The racism lurking throughout that book was understandable in the 1820’s when it was first published. I have no idea why anyone thought this was an acceptable story to tell with a straight face in 2003:

The worst part about this is that despite being a great actor, Watanabe’s has been jammed into these same kind of exotic, mystical warrior roles ever since. It’s hard to imagine Clint Eastwood, the star of many a spaghetti western modelled off Japanese Samurai flicks, didn’t watch The Last Samurai a few dozen times before casting Watanabe as the star in Letters From Iwo Jima, for example.

And then there’s his role in the new Godzilla. Man, all you Transformers haters out there: if you want to see something that really is offensively bad, go see that movie. Then we can talk. In one memorably atrocious scene, he hands a broken pocket-watch to an American military officer and tells him that it stopped working when the U.S. dropped a nuclear bomb on Hiroshima. Then he walks out of the room and nobody ever speaks of this again.

Just, you know, a little passing reference to one of the most horrifying moments in human history and the tension it’s left lingering between the United States and Japan. And that’s a scene in a new movie based on a franchise that, much like Transformers, has slowly been pulled away from its Japanese roots as American blockbusters continue to have their way with it.

Transformers doesn’t get lost in the mire of this offensive bullshit because it blows it up, literally and figuratively. And here’s why: If we recognise that Drift’s role in this movie is sort of gross, then we also have to accept that it’s little more than an exaggeration, a caricature, of other disturbing aspects of Watanabe’s career in American cinema.

The Samurai Robot Isn’t Racist, He’s The Best Part Of Transformers 4

Age of Extinction doesn’t make much of this, but it doesn’t really have to. All Michael Bay needed to do to offend people was to take the original archetype and make it several stories taller. Drift is what it would look like if someone laid Silly Putty over Watanabe’s character in The Last Samurai and then stretched it to a breaking point.

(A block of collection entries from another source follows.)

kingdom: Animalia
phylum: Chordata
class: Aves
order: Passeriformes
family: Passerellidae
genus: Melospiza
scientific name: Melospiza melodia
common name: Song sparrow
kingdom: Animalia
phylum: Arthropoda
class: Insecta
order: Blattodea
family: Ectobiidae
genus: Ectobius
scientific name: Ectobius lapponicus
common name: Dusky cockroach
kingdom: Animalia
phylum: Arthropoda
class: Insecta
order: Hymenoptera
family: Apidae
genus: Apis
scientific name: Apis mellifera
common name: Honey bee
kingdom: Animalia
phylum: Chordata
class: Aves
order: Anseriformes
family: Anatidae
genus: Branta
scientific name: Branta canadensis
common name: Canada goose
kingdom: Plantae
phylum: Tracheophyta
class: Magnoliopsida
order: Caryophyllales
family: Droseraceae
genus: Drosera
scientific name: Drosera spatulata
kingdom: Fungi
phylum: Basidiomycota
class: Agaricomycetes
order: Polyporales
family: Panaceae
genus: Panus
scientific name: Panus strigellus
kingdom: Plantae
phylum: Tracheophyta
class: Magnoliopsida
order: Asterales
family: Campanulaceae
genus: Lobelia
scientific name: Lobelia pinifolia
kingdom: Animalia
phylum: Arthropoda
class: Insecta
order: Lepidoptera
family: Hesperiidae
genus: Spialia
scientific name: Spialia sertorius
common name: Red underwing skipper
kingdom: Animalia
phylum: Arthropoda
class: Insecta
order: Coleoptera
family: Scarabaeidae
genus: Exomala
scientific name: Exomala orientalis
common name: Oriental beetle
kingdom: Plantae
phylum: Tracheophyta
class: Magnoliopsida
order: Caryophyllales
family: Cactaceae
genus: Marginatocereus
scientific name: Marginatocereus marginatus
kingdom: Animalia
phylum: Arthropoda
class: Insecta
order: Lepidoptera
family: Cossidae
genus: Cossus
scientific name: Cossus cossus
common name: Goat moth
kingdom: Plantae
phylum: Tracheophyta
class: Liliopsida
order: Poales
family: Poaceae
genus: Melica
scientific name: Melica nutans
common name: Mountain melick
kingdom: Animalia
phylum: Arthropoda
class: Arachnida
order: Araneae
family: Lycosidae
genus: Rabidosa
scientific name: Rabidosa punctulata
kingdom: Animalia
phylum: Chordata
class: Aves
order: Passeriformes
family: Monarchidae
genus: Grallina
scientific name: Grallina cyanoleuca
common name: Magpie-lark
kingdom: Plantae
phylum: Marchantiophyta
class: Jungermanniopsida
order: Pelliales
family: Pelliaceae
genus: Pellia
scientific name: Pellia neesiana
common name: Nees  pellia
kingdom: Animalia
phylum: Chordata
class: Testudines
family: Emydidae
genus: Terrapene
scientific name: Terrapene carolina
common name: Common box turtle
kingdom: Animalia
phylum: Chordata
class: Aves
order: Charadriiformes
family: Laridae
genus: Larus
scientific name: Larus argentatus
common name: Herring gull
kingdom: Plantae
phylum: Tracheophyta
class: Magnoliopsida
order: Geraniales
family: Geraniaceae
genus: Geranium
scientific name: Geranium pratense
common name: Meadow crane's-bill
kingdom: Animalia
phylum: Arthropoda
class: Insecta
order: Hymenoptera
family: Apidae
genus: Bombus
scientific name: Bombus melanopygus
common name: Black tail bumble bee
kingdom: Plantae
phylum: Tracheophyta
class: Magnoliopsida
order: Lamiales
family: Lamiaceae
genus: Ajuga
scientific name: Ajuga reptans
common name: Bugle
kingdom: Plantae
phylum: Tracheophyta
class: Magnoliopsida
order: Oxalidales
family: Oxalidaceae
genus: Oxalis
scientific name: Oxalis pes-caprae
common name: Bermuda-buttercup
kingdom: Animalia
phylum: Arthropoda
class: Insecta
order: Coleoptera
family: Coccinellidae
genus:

This is what I’ve always loved about his Transformers movies, even when they miss the mark. They might technically be “live action” films, but they’re so drenched in the maximalist beauty and bombast of the summer blockbuster that they still feel like the cartoons from whence they came. And like any good cartoon, they tiptoe along a knife-edge between the hilarious and the profane. Writing in Harper’s in 2006, the cartoonist Art Spiegelman called this a “predisposition toward insult,” and the source of many a comic’s power:

Cartoon language is mostly limited to deploying a handful of recognisable visual symbols and cliches. It makes use of the discredited pseudoscientific principles of physiognomy to portray character through a few physical attributes and facial expressions. It takes skill to use such cliches in way that expand or subvert this impoverished vocabulary.

I don’t think Michael Bay is in the same league as Spiegelman as an artist. But he’s getting closer. Drift has much more in common with the animals in Maus, Spiegelman’s Pulitzer Prize-winning comic about the holocaust, than the minstrel show that was on display in Revenge of the Fallen.

These new Autobots and Decepticons might not be the ones that many fans know and love from Transformers past. But like their predecessors, they’re still giant, silly, occasionally incendiary cartoons. So while Drift might only speak in haikus, I think he still manages to say something surprisingly bold.